§ Supplied text:
____________________

Previously, I wrote articles on both the Calabria ECR proposal and the final rule. Both were critical, primarily with respect to three problems:

  1. The total amount of capital required, based upon the higher of a complex risk-based calculation and a simple leverage requirement (the latter being a set percentage of assets, regardless of the riskiness of those assets), was far too high at $283 billion, in particular being inconsistent with the results of the annual stress tests. This was due to the inclusion of several large, judgmentally-determined buffers (i.e. they were calculated not as a result of quantitative analysis but by the somewhat arbitrary judgment of FHFA officials). As I previously stated, based upon GSE 2019 balance sheets, I estimate the right number was in the $150-175 billion range.
  2. The specifics of the risk-based capital requirement, especially with respect to credit risk transfer (CRT), were significantly distorted so they were at odds with the GSEs making good, economically-driven risk-reward decisions. This was because impactful judgmentally-determined overlays were placed on top of the underlying cost-benefit calculations, which had the result of rendering CRT transactions falsely uneconomic. That is, they were economic to undertake based on the quantitative analysis but not after applying those judgmentally-determined overlays. I note that this result, perhaps not surprisingly, is in line with Director Calabria’s expressed view that “CRT doesn’t work,” a view not broadly shared in the industry or policy community. Thus, the risk-based capital system gives the GSEs strong incentives to hold onto their risks, which makes the US taxpayer more exposed to the GSEs and also increases the systemic concentration of risk in the two companies. This is not good for the financial system broadly nor the housing finance system specifically.
  3. The leverage capital requirement (again, just a set percentage of assets, regardless of the riskiness of those assets) was so high it would almost always be higher than the risk-based calculation (referred to as “binding”), making the lower risk-based capital requirements nearly irrelevant. This is in direct contravention to well-developed global financial institution regulatory practice, where the purpose of a leverage requirement is to be a credible backstop to a risk-based capital system, should the latter fail somehow to capture significant risks. It is well known that, when a leverage capital requirement is binding in this fashion, it strongly incents seeking out and holding high-risk assets, which again would leave the US taxpayer more exposed and the financial system more accident-prone.

My criticisms were not unique, and were shared by many of the commenters on the Calabria ECR proposal. But the FHFA essentially ignored the feedback and only made superficial revisions to produce the final Calabria ECR. It was therefore obvious the rule would likely have a short shelf life once the Calabria era at the FHFA ended. Indeed, as President Biden appointed Sandra Thompson as Acting Director in late June, the shelf life has proven to be quite short—less than three months!

____________________

§ Collected data:
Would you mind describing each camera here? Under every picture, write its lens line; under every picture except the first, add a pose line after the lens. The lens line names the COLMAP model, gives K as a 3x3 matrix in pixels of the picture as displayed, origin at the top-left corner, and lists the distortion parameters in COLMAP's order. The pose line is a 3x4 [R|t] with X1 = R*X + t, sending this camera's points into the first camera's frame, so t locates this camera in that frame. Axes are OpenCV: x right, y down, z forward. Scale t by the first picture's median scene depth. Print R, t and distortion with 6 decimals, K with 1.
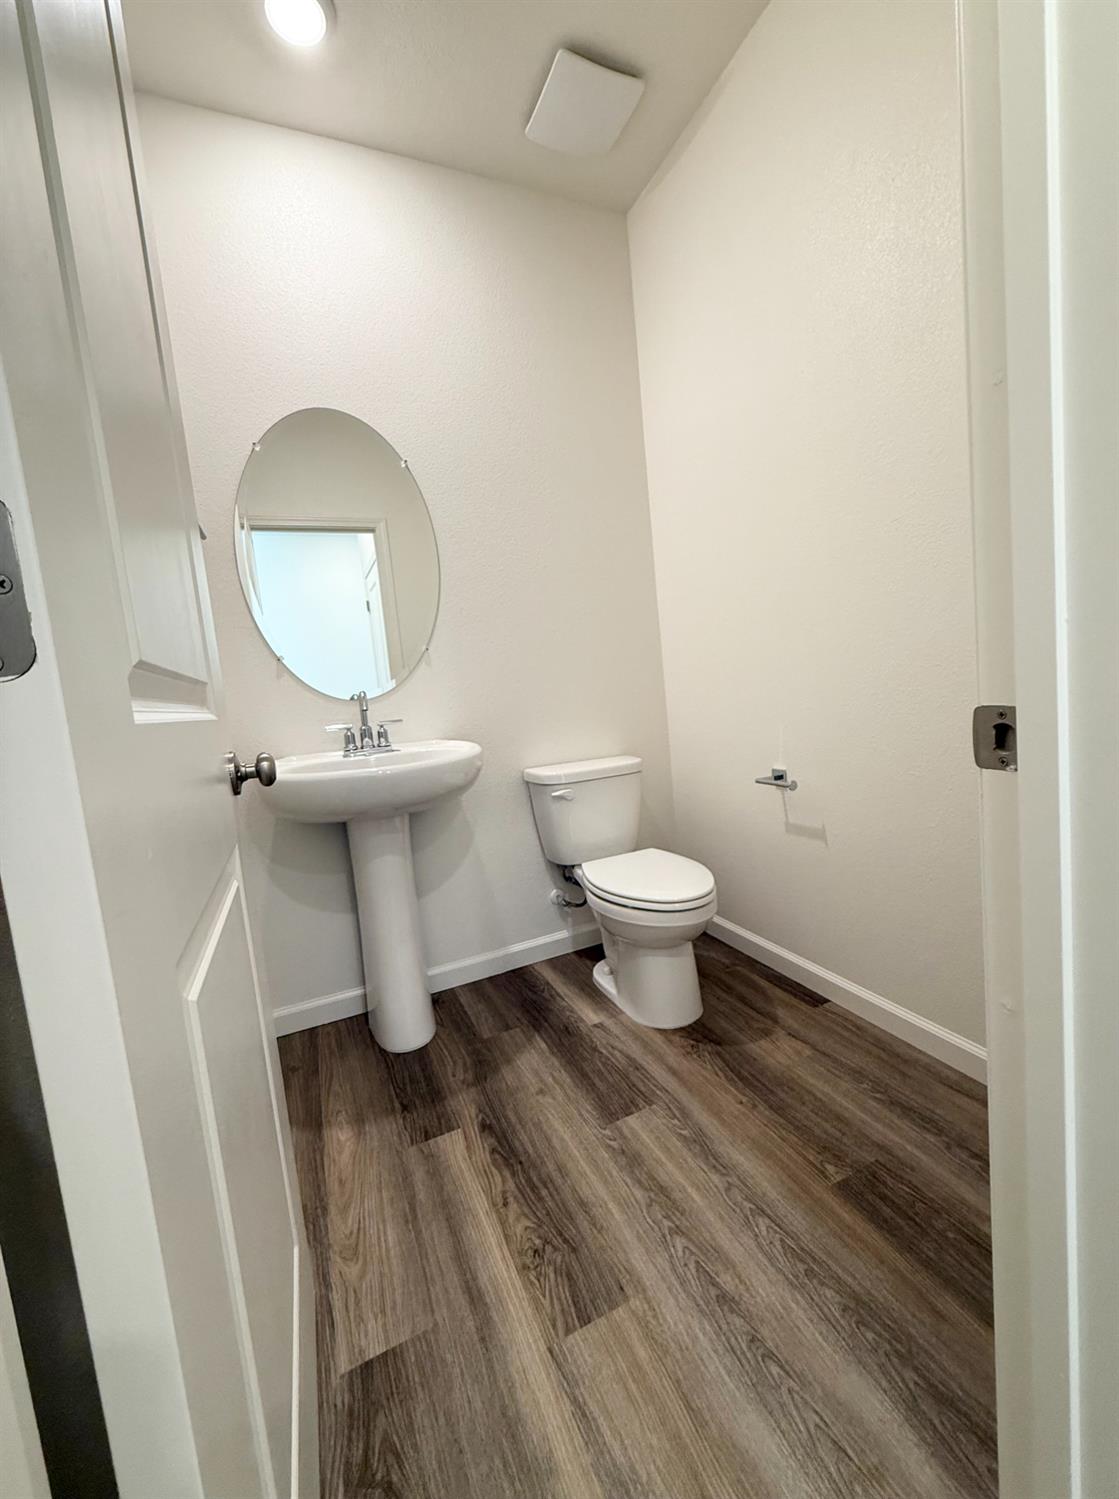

____________________

§ Exercises to complete:
(a) Do these statements agree with the text on the Calabria capital rule? (i) The author's estimate of the right capital amount, based on GSE 2019 balance sheets, was $150-175 billion. (ii) The FHFA substantially reworked the proposal in response to commenters' feedback. (iii) Sandra Thompson was appointed Acting Director in late June. For each, answer yes or no and quote the words of the text that decide it.
(b) How would you extend the text on the Calabria capital rule, starting right after its last sentence?

§ Answers by item:
(a)
(i) Yes: "based upon GSE 2019 balance sheets, I estimate the right number was in the $150-175 billion range."
(ii) No: "the FHFA essentially ignored the feedback and only made superficial revisions to produce the final Calabria ECR."
(iii) Yes: "as President Biden appointed Sandra Thompson as Acting Director in late June"

(b)
The Thompson revisions, which can be found on page 6 of the FHFA proposal, mainly consist of three changes that are primarily technical in their wording, so it is not obvious to the lay reader what the impacts will be. In fact, there are three important policy implications that will flow directly from those changes:

  1. The amount of capital required will be lower—not by much right now, but avoiding unduly large increases in the future. While the leverage requirement for capital would decline by $74 billion (as of March 2021 balance sheets), the actual capital required (which is, as stated above, the higher of the leverage requirement and a risk-based calculation) would not decline by anywhere near as much, since the risk-based requirement (changed only modestly by the revisions) would become the higher of the two, and thus binding, instead.  The net result would be a small capital reduction required at Freddie Mac, and none at Fannie Mae. (The FHFA’s proposal, curiously, doesn’t specify the reduction in dollar terms.) Importantly, prior to the proposed revisions, as the leverage ratio capital requirement is projected in the future to become much higher than the risk-based one, this unnecessary future increase can be avoided. In addition, there will be a significant improvement in the capital relief given on the existing book of CRT transactions, although the FHFA doesn’t specify the dollar amount, generating that modest reduction in the risk-based calculation. My back-of-the-envelope estimate is that, combined, these two changes would reduce the $283 billion requirement in the final Calabria ECR by only a small percentage, leaving it at no less than $250 billion, which is still far too high in my view.
  2. Decision-making at the GSEs can become less distorted, and more based on true economics and risk, resulting in better-run and more safe-and-sound companies. As stated above, the dominance of capital requirements by a leverage ratio is bad: risk does not play a role in decisions at the transaction level, and in aggregate it creates incentives to simply buy and hold high-risk assets, which is the opposite of what good policy should encourage. This will now be avoided as the leverage ratio will no longer be mostly binding (i.e. higher); it will instead become a credible backstop to a risk-based capital system, in line with best practice in financial institutions regulation.
  3. CRT transactions that are economically efficient can proceed full speed ahead. The anti-CRT bias of the Calabria ECR has mostly been eliminated. Such transactions can now be done when justified by the economics, comparing without distortion the cost of a particular CRT transaction with its benefits. The biggest such benefit, of course, is the reduction in capital required since CRT transfers risk to outside investors, and this can now be reflected in transaction economic calculations. Interestingly, since the Calabria ECR proposal was made early last year, Freddie Mac has continued to do CRT transactions, while Fannie Mae essentially stopped doing so; presumably the proposed Thompson changes will allow Fannie Mae to resume CRT transactions, thereby ceasing the old-school buy-and-hold strategy that it adopted when the Calabria ECR came on the scene.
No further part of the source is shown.